Rolls-Royce: Why are shares at a 15-year low?

Rolls-Royce shares (LON: RR) plunged 56.7% today after the FTSE 100 firm voted in favour of a £2bn rights issue.

Shares in the engine-maker were trading at 94.85p today, which is a 95% fall in value over the course of the year.

Shares are currently their lowest since April 2003.

Yesterday shareholders voted in favour for the company to issue 6.4bn new shares, which unlocked £5bn in extra liquidity and a new £2bn bond issue.
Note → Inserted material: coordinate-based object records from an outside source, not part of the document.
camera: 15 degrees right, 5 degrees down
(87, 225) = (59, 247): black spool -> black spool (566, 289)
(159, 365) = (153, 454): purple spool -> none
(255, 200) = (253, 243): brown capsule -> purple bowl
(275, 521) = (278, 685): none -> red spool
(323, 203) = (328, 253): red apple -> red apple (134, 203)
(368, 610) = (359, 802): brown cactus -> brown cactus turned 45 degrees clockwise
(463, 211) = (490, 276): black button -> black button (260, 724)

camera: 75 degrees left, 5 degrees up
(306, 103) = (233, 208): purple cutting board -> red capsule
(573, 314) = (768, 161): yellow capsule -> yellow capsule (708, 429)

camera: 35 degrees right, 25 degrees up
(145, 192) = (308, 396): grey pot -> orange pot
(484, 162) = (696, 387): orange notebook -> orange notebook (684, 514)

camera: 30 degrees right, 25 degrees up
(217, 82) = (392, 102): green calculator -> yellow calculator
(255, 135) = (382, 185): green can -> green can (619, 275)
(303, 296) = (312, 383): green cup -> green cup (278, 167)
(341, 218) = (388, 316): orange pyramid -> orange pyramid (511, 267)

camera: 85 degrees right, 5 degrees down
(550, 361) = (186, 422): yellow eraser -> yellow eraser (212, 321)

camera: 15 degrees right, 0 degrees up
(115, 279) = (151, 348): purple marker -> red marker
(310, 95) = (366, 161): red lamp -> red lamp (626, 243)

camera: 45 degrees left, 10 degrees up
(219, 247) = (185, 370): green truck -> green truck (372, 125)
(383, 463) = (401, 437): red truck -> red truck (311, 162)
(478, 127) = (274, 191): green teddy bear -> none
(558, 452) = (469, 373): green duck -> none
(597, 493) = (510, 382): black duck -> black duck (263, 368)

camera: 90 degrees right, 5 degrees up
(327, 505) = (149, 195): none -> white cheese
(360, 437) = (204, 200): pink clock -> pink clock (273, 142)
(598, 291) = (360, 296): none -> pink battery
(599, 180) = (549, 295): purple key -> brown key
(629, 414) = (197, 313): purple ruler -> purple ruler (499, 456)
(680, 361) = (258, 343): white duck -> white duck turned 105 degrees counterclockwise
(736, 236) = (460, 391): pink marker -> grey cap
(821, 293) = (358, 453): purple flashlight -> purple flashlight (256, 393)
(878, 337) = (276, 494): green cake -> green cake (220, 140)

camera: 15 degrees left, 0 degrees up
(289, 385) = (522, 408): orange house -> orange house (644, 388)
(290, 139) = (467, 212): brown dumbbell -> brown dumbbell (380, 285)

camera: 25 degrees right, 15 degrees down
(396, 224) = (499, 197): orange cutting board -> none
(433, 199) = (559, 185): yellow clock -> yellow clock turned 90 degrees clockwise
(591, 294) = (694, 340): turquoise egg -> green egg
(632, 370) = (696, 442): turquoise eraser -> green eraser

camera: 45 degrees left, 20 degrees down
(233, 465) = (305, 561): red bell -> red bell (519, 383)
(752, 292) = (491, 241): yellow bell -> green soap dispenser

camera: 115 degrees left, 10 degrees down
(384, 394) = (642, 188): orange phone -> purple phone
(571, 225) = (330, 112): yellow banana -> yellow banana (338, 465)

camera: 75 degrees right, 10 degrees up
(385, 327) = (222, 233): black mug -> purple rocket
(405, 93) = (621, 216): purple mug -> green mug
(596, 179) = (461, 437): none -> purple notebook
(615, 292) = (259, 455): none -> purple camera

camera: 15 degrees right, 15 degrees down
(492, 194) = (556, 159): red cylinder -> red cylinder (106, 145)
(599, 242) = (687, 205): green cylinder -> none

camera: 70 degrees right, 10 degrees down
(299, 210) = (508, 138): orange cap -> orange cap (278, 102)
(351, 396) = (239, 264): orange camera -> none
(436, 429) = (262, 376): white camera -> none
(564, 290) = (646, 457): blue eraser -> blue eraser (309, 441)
New shares will cost 32p each, which is a 41.4pc discount to the 130p closing price on September 30.

Rolls-Royce has been hammered by the Coronavirus pandemic as international travel remains at record lows.

“At a time where the company is already struggling to cope with the fallout from the first set of lockdowns, the almost inevitable period of secondary lockdowns in Europe does little to bolster confidence for Rolls-Royce,” said Joshua Mahony, senior market analyst at IG.

“With the current market cap down to £1.54bn, it is understandable for investors to question the value of a company that could easily end up pushing for yet another multi-billion rights issue down the line.”

The firm slumped to a £5.4bn half-year loss in August.

Joachim Kotze, from Morningstar, commented: “This is a marked increase and investors who choose to follow their rights must have a high level of confidence that the company can return to previous levels of profitability to justify the commitment.

“Alternatively, if shareholders don’t follow their rights, they will be diluted away and will not get any upside at all – but at least they don’t risk losing additional capital,” he said.

Rolls-Royce shares (LON: RR) are currently trading +10.70% at 83,19 (1420GMT).